▶ _Work instruction_
Pictures aside, the data must be reproduced exactly.

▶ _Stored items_
************

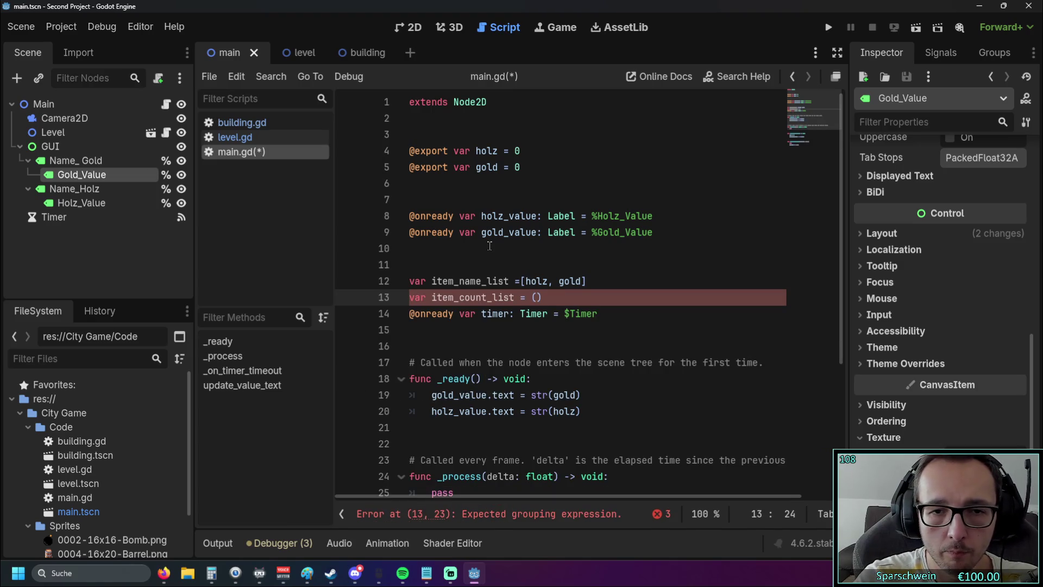
pyautogui.press('Return')
pyautogui.press('Return')
pyautogui.press('Up')
pyautogui.press('Up')
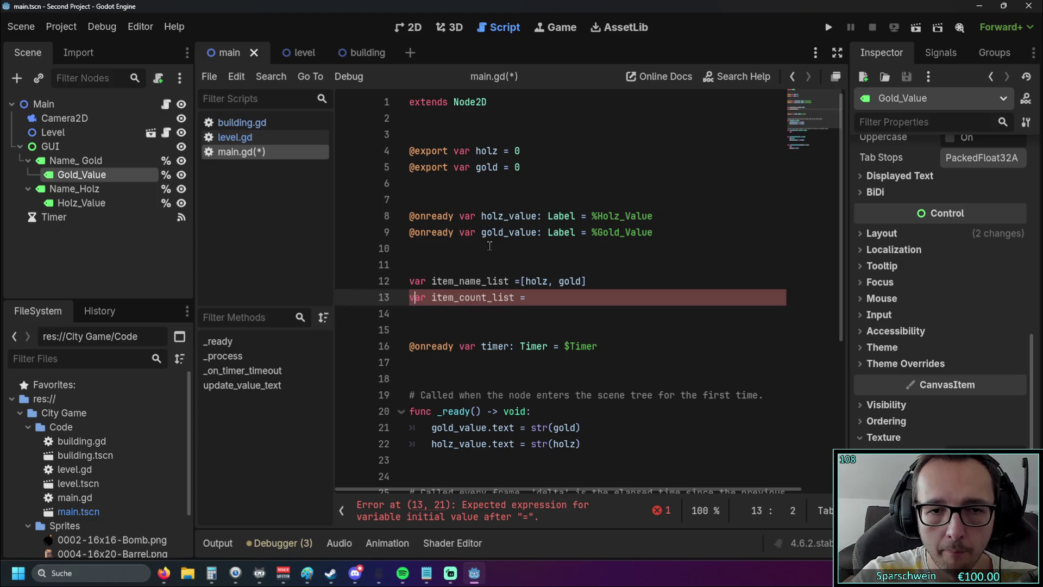
pyautogui.press('Right')
pyautogui.press('Right')
pyautogui.press('Right')
pyautogui.press('Right')
pyautogui.press('Right')
pyautogui.press('Right')
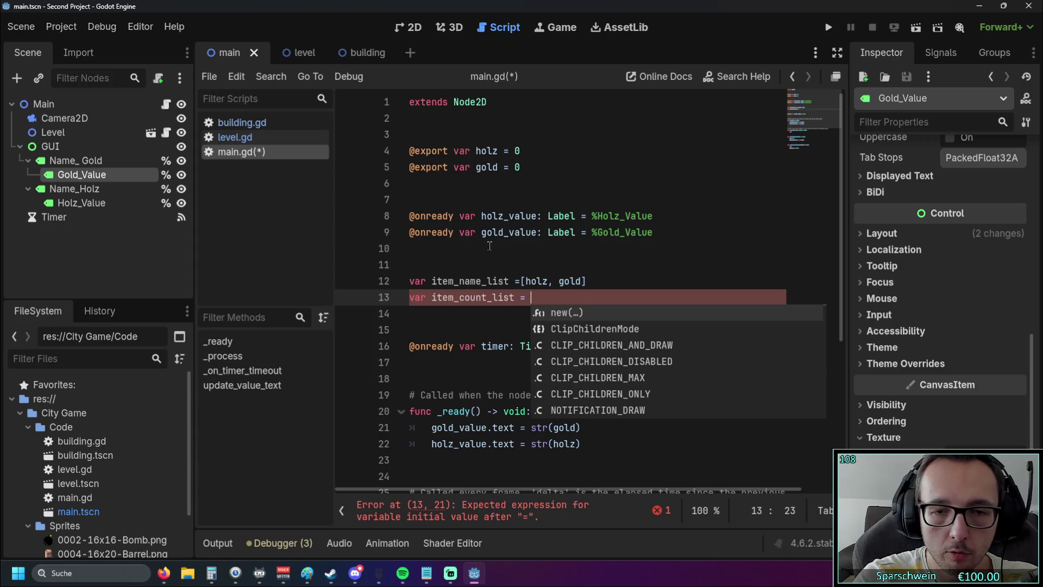
pyautogui.write('[')
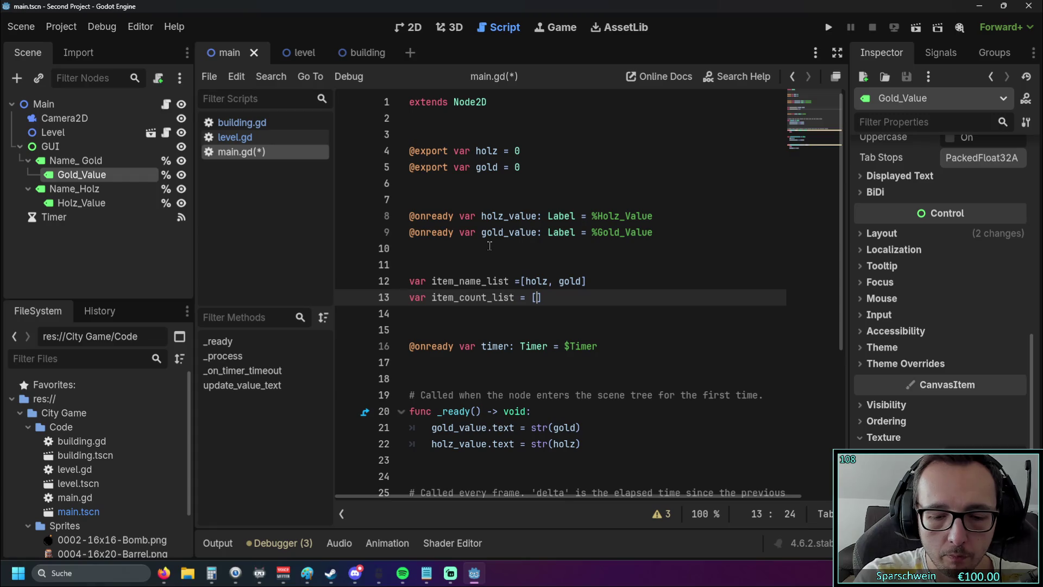
pyautogui.write('holz')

************

▶ _Exercise output_
pyautogui.press('Return')
pyautogui.press('Return')
pyautogui.press('Up')
pyautogui.press('Up')
pyautogui.press('Right')
pyautogui.press('Right')
pyautogui.press('Right')
pyautogui.press('Right')
pyautogui.press('Right')
pyautogui.press('Right')
pyautogui.write('[')
pyautogui.write('holz')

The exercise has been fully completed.